> What the exercise asks
Transcribe word for word the lines below from the line with "- 在controller层" through the line with "由于本人是搞后端的对前端不太", ends included.

> The input

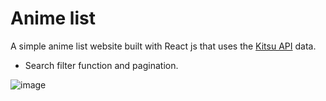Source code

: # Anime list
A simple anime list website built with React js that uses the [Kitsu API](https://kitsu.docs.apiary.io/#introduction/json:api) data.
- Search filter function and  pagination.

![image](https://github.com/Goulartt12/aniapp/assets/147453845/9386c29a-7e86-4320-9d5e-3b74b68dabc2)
==
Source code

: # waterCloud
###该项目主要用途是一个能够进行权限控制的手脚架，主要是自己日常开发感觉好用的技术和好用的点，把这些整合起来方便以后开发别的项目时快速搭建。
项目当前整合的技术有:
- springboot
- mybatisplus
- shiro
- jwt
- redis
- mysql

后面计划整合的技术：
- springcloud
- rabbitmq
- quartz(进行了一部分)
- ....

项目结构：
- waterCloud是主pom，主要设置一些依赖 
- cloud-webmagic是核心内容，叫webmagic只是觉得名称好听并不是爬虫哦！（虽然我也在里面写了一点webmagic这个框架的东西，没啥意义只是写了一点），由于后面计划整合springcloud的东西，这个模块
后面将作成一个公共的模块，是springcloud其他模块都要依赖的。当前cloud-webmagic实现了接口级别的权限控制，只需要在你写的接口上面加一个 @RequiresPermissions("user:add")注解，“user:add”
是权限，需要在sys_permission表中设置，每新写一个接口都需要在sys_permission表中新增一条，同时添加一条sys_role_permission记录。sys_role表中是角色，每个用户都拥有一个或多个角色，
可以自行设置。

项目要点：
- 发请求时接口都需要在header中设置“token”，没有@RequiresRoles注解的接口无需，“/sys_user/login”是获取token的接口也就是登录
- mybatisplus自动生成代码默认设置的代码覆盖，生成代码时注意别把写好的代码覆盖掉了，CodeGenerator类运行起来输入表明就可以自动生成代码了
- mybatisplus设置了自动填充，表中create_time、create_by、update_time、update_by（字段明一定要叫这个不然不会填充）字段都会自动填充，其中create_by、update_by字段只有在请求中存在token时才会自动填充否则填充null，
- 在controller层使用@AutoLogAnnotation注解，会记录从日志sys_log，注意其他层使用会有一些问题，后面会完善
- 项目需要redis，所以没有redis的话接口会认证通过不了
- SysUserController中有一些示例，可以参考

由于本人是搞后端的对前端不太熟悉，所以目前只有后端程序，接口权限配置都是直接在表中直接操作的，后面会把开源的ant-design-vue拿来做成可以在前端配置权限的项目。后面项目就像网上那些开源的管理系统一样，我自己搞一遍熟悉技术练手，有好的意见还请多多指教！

> Result below
- 在controller层使用@AutoLogAnnotation注解，会记录从日志sys_log，注意其他层使用会有一些问题，后面会完善
- 项目需要redis，所以没有redis的话接口会认证通过不了
- SysUserController中有一些示例，可以参考

由于本人是搞后端的对前端不太熟悉，所以目前只有后端程序，接口权限配置都是直接在表中直接操作的，后面会把开源的ant-design-vue拿来做成可以在前端配置权限的项目。后面项目就像网上那些开源的管理系统一样，我自己搞一遍熟悉技术练手，有好的意见还请多多指教！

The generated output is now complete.